El café que soplo pasa inevitable por mi colador. Me atribuyo desde siempre la facultad de reducir la colada a cubos o a buchitos, según apetezca esa mañana el paladar. Mi pasta no da para reacciones tardías o nacionales, cuando no cumplo todavía ni con deberes contemporáneos y universales. No me adhiero, sobre todo en el plano de las emociones, a ningún intento de reprocesar o tropicalizar, como tampoco me atrae enjuiciar retrospectivamente. Menos, cuando se trata de una gran corriente o escuela de renovación. Más bien es un síntoma o reacción lógica de interpretación (que reflota mientras conversamos), cubista en esencia y que no ambiciona agregar aunque tampoco que le resten. Los estrechamientos no los resiste el cuello ni la propia botella.

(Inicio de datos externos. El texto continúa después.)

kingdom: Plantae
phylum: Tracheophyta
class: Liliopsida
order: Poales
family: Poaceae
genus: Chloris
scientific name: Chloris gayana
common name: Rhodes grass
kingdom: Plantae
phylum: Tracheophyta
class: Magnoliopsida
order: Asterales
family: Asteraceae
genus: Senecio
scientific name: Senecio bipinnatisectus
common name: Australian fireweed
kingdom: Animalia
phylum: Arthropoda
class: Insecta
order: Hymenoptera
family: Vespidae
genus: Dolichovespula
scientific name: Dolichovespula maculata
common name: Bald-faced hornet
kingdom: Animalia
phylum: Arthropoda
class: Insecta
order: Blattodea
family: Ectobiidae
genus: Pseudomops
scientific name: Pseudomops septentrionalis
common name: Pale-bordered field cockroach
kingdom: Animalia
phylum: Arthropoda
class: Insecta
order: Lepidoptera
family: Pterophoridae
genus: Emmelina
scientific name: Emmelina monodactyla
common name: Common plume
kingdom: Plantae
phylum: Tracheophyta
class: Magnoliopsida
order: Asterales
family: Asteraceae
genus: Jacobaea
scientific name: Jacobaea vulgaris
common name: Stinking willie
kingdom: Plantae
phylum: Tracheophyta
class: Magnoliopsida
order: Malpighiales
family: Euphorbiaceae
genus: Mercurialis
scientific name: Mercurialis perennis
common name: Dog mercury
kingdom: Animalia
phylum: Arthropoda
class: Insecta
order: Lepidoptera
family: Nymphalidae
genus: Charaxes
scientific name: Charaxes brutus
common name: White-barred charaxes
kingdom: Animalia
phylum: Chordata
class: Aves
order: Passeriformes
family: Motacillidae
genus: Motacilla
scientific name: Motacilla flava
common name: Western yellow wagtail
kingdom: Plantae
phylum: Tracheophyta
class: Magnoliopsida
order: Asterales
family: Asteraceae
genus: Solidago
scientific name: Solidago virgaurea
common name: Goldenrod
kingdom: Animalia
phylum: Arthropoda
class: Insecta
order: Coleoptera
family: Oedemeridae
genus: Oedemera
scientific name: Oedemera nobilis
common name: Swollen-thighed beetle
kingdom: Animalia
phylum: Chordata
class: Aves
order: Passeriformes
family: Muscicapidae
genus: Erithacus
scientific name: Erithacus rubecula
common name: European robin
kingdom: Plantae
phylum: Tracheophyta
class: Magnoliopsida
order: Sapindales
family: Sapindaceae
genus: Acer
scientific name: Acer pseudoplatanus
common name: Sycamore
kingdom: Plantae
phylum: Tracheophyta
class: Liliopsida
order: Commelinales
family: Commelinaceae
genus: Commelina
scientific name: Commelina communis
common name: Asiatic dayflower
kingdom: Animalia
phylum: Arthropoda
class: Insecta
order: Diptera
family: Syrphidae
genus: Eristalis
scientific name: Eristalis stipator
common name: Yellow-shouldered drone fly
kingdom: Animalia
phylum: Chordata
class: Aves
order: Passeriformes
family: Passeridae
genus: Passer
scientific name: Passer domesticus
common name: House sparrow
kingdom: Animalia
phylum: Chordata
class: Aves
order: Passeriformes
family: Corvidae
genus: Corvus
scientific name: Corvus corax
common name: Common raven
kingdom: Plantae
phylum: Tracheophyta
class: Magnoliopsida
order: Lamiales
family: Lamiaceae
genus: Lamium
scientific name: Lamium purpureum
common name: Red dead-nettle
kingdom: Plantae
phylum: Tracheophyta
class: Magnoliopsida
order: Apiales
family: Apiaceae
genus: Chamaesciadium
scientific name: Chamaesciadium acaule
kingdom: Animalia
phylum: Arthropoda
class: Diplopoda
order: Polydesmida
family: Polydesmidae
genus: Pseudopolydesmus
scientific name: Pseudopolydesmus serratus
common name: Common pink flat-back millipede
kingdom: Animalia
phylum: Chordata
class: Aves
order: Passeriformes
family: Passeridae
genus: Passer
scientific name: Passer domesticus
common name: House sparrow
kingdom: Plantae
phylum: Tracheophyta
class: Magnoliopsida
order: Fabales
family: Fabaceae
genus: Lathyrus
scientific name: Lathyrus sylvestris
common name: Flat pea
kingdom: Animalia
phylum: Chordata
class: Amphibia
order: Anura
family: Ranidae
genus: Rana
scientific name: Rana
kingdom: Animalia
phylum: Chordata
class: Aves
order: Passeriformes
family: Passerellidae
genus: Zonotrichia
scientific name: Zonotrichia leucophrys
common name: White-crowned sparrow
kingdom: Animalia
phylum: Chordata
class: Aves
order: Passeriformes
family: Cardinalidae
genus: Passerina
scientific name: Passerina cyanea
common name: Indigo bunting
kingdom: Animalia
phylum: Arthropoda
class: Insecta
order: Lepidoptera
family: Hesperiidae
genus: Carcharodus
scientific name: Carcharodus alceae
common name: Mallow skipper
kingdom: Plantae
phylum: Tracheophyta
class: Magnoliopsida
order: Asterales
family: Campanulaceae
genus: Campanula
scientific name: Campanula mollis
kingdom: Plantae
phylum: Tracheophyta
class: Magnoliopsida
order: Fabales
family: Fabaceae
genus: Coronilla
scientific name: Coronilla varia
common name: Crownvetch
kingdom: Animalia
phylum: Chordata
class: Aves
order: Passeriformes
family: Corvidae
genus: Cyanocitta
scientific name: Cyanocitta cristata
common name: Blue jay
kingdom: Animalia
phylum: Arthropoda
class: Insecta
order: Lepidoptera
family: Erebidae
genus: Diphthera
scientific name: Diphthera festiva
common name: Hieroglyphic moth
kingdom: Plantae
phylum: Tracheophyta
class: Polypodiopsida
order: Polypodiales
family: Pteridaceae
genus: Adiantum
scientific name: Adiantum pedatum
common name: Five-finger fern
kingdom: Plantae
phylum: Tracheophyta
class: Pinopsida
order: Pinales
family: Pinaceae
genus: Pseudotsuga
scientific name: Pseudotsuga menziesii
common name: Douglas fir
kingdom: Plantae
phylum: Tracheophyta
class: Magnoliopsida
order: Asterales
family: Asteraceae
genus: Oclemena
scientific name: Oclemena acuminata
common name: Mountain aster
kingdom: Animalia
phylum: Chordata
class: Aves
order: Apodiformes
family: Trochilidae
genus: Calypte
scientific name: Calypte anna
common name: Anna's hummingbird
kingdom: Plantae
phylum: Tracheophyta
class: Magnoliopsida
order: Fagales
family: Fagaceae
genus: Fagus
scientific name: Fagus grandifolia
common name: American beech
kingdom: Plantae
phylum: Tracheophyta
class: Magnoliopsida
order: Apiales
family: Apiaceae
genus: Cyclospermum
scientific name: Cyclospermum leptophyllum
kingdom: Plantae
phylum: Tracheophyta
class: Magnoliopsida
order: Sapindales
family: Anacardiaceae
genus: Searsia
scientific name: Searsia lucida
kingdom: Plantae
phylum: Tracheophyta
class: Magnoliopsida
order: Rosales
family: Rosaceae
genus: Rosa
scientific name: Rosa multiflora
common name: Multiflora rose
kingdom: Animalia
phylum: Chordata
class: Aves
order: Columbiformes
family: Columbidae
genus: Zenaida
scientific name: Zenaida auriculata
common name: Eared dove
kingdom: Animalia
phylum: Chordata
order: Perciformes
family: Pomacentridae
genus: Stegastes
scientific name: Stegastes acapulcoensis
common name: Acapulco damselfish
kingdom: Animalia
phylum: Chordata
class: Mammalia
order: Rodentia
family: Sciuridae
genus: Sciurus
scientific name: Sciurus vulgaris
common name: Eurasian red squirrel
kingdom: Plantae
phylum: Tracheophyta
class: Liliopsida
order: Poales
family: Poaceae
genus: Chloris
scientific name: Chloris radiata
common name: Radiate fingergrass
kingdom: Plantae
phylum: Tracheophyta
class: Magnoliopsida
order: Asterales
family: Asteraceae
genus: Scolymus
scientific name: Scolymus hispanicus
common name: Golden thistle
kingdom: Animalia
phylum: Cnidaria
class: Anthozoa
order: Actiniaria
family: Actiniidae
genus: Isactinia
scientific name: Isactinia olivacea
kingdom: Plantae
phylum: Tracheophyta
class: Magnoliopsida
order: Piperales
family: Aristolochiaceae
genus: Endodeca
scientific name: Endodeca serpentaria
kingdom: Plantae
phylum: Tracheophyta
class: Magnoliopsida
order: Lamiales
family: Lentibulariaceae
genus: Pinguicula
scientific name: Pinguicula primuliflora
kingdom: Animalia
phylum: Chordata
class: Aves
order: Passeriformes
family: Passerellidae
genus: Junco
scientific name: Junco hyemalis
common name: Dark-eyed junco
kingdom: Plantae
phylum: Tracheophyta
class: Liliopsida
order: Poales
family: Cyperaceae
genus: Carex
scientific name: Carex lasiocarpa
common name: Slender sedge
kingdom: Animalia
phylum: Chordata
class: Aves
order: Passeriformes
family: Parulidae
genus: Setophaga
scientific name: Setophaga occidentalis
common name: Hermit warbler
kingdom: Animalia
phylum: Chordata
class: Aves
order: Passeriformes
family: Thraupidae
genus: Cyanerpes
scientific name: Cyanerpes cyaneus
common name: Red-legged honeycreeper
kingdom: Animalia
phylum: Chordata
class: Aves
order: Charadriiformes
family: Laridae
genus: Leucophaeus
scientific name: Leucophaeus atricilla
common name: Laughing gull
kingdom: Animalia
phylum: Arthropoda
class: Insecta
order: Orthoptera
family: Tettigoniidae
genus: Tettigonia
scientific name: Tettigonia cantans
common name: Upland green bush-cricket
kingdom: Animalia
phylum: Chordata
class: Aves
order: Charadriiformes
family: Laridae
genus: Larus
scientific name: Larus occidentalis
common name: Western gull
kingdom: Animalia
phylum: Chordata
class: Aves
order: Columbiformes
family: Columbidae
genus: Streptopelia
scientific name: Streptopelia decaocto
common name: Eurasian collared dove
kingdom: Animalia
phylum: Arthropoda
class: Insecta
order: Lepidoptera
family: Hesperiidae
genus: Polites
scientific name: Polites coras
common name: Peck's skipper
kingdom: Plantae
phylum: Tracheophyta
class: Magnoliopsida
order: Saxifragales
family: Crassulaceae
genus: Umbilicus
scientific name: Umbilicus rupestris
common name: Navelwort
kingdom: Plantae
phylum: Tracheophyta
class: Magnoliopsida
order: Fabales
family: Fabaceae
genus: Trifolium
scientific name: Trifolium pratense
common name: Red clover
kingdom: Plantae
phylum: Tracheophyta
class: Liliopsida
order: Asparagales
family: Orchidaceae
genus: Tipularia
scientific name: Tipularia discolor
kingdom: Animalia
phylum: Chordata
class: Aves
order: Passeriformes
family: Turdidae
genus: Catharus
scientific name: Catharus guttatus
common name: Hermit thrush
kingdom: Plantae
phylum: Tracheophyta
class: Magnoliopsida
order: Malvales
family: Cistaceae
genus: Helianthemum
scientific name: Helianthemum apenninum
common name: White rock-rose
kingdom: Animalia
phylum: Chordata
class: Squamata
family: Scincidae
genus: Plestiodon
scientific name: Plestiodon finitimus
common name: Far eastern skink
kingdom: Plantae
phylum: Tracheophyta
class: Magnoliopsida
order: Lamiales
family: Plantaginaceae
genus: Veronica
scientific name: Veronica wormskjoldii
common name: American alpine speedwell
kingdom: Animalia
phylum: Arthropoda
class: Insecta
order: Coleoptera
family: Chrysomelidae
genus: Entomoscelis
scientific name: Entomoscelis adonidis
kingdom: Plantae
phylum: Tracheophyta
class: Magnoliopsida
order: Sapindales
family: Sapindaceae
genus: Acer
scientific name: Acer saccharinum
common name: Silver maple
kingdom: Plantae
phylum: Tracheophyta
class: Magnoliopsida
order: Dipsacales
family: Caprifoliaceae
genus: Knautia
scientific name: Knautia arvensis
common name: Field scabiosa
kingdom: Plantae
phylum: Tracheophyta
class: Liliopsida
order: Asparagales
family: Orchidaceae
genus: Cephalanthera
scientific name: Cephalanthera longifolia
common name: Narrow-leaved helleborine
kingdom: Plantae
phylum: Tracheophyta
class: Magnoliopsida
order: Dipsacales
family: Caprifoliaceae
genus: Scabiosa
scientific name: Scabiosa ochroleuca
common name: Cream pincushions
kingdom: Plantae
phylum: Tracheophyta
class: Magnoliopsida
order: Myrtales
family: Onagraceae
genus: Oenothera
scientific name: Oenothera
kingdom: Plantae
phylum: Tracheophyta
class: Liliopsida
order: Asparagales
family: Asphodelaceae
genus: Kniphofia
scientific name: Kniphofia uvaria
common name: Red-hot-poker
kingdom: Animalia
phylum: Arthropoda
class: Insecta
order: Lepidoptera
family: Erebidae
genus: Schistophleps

Estimo que la piña, con sus formas cónicas y su naturaleza bromeliácea, padece de una espontánea inclinación por el cubismo, dado ese crecer angulado y la propensión a la ensalada, aunque con ello no agota su decursar de masa lujuriosa y ácida. ¿Alguien postuló que el cubismo no debía rozar por principio el renovado crecimiento de los bigotes?  El jugo de melocotón me encanta, pero solo logro beberlo mediante la gestualidad aprendida con el líquido de la piña. ¿Quién podría pretender descomponer y recomponer manzanas y ensartarlas al eje inclinado, en tanto al plátano se le reduce al destino mínimo de rubro exportable? Imagino una piña en trociscos bajando por el esófago de un antillano bigotudo y no concibo nada más cubista y nada menos disidente del apetito mundial.

¿Si Braque o Picasso no pintaron mariposas, alguien sobreentiende que el cubismo excluye a los lepidópteros? Los cubistas solían dibujar más de un ojo por el mismo lado de la cara: ¿pretender que lo hacían por el torvo placer de lanzar a continuación una ojeada restrictiva y opaca?

Prefiero atenerme a los hechos y aplaudir las aperturas y las ensaladas de frutas. Y permanecer atento a los esquemas y definiciones, que todos bailan sobre pisos de cenizas y acompañados de un cuchillo que al menor descuido salta y se clava en la garganta.